Kolatkar was also significant—though not unique in his milieu in this regard—in that he was a
bilingual writer. Where the vast majority of Indian literary production is by writers whose
output is monolingual, writers like Kolatkar, Vilas Sarang and Shanta Gokhale worked in both
Marathi and English. For more on the larger literary scene from which Kolatkar emerged and
of which he was a part, see my friend Anjali Nerlekar’s excellent survey and analysis of
Kolatkar and his world, Bombay Modern: Arun Kolatkar and Bilingual Literary Culture. It’s an
academic book and therefore unconscionably expensive but if you’re interested the entire
book is available online as a pdf (legally). Anjali is an energetic and engaging writer and her
prose rarely takes a turn towards academese.
Kolatkar was, among other things, one of the great cartographers of Bombay. His poetry
records the city at street level, from the democratic spaces being left behind—and now mostly
disappeared—in the rapidly modernizing and homogenizing megalopolis. He observes with an
eye sometimes documentarian (as in the wonderful sequence “Breakfast Time at Kala
Ghoda”), sometimes elliptical (as in this poem) but always unsentimental. The poet, as
marginal—if not in the same way—as the subjects and scenes he records, writes them into the
city’s memory.
“Irani Restaurant Bombay” was written in the late 1960s but was only posthumously published
in the collection, The Boatride and Other Poems. Like some (many?) of his other poems in
English it is a poem that existed first in Marathi before being recreated (rather than
translated) in English. It takes as its scene and subject one of Bombay’s iconic spaces, the
Irani restaurant or cafe. Now almost entirely extinct in its natural form, existing mostly as
fetish in the decor of restaurants such as Dishoom in London or
the Sodabottleopenerwala chain in India, Irani restaurants were central to the cosmopolitan
and artistic life of the city. Kolatkar and his friends would meet regularly at one of these
restaurants, the Wayside Inn (now gone)—a location invoked directly in his poem, “The Rat-
poison Man’s Lunch Hour”, and where decades earlier Babasaheb Ambedkar (also invoked in
that poem) wrote swathes of the Indian Constitution.

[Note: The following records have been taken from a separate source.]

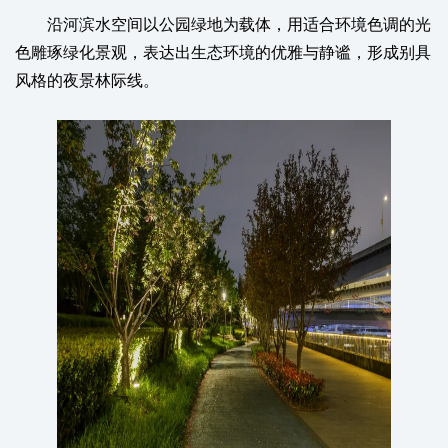
沿河滨水空间以公园绿地为载体，用适合环境色调的光
色雕琢绿化景观，表达出生态环境的优雅与静谧，形成别具
风格的夜景林际线。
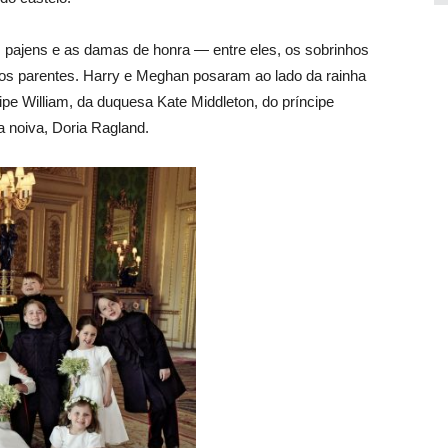
 pajens e as damas de honra — entre eles, os sobrinhos
 os parentes. Harry e Meghan posaram ao lado da rainha
ncipe William, da duquesa Kate Middleton, do príncipe
 noiva, Doria Ragland.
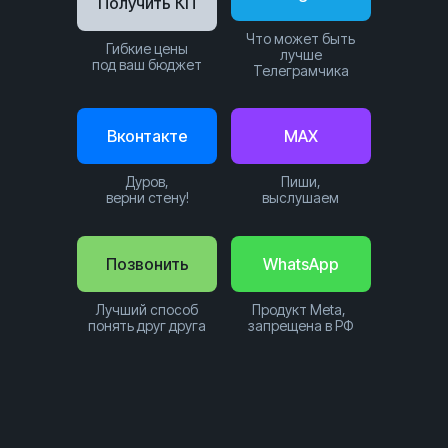
Получить КП
Что может быть
Гибкие цены
лучше
под ваш бюджет
Телеграмчика
Вконтакте
MAX
Дуров,
Пиши,
верни стену!
выслушаем
Позвонить
WhatsApp
Лучший способ
Продукт Meta,
понять друг друга
запрещена в РФ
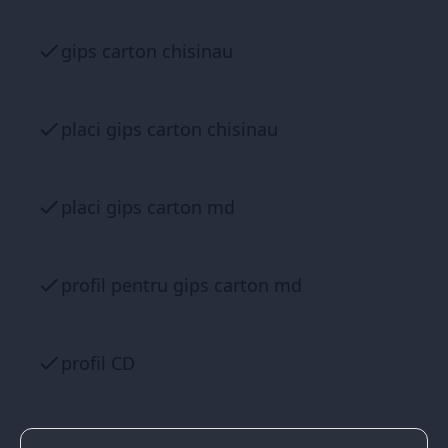
gips carton chisinau
placi gips carton chisinau
placi gips carton md
profil pentru gips carton md
profil CD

My understanding is that the restaurant in this poem is not the Wayside Inn or any other
individual Irani restaurant but a composite of several that Kolatkar frequented. What he’s after
here, at any rate, is not the recording of a particular space but the evocation of a particular
mood and subject position: that of the loafer (if you want to be fancy and French you could say
the flaneur). The loafer who is both observing and being observed in this poem does not eat or
drink anything—is the glass of water his? nobody is eating the decomposing cake. He
observes the scene and the poem observes him. The rhyme scheme is maintained (abab cdcd
and so on) but the lines are of variable length, the enjambment taking us from one image and
thought into another. The rhyme offers an order that never quite becomes available—images
proliferate but meaning eludes us.
The mood, however, does not. This is not an easy poem but—at the risk of lapsing into banality
—it evokes the ineffable lassitude, the rich solitude available uniquely in spaces as public as
restaurants and cafes, particularly ones like Irani restaurants that seem not to be interested
in the passing of capitalistic time—though, of course, they have mostly been consumed by it.
You can find this poem and all of Kolatkar’s English language poetry—as well as some of his
translations from Marathi—in the excellent Arun Kolatkar: Collected Poems in English, edited by
his friend Arvind Krishna Mehrotra. (The image on the cover of is a photograph of Kolatkar at
the Wayside Inn.) The publisher is Bloodaxe, who also published Dharker’s I Speak for the Devil.
The only other extant publication of Kolatkar’s poetry that I know of is an edition of Jejuri, his
most famous work, brought out by the New York Review of Books in 2005 (a scant 30 years
after its original publication). You could buy that but you’re much better off getting a used
copy of the Collected Poems off Alibris. It’s got all of Jejuri in it and a lot else besides.
One bit of literary trivia in closing: the character of Bhupen Gandhi, a minor but important
character in Salman Rushdie’s The Satanic Verses is modeled on Kolatkar.